The scenes last summer of the young students singing the song, about a woman venturing into an unknown world, ahead of the police crackdown were widely viewed and shared on Facebook and YouTube, along with what happened next: students getting forcefully dragged out by the police amid screams of pain.
The police intervention convinced many Ewha graduates to join the protest movement. It also triggered larger questions about what made Choi Kyung-hee, the Ewha president, call for the police action, and caused the students to dig deeper into her possible wrongdoings. In October, Choi stepped down.
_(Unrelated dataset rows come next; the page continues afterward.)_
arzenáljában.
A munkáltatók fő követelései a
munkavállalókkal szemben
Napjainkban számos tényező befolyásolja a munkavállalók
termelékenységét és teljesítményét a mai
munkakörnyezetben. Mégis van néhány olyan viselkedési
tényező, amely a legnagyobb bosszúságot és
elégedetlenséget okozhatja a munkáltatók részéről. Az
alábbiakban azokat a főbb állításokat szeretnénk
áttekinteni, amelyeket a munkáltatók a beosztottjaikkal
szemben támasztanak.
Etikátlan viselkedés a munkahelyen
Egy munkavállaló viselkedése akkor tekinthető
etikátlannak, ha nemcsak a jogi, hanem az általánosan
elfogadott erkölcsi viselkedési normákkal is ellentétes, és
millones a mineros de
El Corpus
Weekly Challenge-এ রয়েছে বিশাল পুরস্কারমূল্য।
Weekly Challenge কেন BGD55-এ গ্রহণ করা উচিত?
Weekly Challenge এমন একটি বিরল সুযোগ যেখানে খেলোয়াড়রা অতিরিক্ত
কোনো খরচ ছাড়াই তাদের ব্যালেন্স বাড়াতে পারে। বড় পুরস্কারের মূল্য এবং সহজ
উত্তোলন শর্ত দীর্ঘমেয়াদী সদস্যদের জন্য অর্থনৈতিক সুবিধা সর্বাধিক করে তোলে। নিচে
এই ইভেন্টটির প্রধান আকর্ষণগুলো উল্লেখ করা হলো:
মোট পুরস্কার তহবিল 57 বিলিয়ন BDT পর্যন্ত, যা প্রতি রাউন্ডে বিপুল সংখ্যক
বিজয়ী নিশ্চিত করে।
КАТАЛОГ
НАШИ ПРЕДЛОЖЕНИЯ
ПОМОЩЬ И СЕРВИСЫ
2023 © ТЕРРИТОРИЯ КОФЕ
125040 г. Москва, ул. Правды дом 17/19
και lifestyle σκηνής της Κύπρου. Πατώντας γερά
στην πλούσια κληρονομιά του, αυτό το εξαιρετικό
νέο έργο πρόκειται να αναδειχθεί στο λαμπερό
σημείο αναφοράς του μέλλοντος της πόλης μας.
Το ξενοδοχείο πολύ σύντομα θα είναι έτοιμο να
But suspicions that Chung, the equestrian athlete, had received special favors from the school grew.
“When I saw the police crackdown, I realized there was something very violent in the university’s policies and this wasn’t simply about injustice on campus,” said Kim, the Ewha alum.
Kim, who attended the university while pro-democracy student activism was still alive in the 1990s, said she understands why, even after the outpouring of messages thanking Ewha students following Park’s ouster, many of them remain anonymous.
“I felt that the students in their 20s today were afraid that expressing dissent can take a toll on their career and life,” Kim said.
For previous generations of student activists, their activism against South Korea’s former authoritarian government was nothing to hide, and sometimes was even an asset in their search for a job. But younger South Koreans are more familiar with stories of activists who are stigmatized by their dissent even though freedom of speech is protected as a constitutional right.
Park’s former presidential aides were indicted for allegedly blacklisting journalists, artists and politicians for their critical views of the government and denying them government funds.
Before Choi Soon-sil’s Ewha link emerged, the student protesters were not always welcomed by the public or the media. Some saw them as students at an elite university trying to protect their exclusive community by urging the cancellation of the new degree program, which the protesters said had been introduced secretly without consulting students.
Lee, the Kyunghee University professor, said such an evaluation is unfair and reflects the tendency to belittle organized activities by women.
“People have a prejudice against Ewha graduates because they are women, that women are not politically active and are consumeristic,” he said. “The reason that their resistance was seen as selfish is partly due to those prejudices against women.”
Even though Park, the country’s first female president, saw a disgraceful exit, South Korean women saw her fall as a victory for women in the country because the movement that forced her out was started by the Ewha students.
Kim said she would never forget the special bond among the women during the sit-in, with students from across generations calling each other “friend” — something that she and others did not experience during earlier protest movements, in which hierarchy and leadership structure were rigid.
“There were a lot of discussions,” Kim said. “It was meaningful to see how students around age 19 and 20 gradually realized the systematic problems behind what they thought was wrong with the school. But seeing even some liberal intellectuals deriding us, I felt that there was certainly a gender issue here.”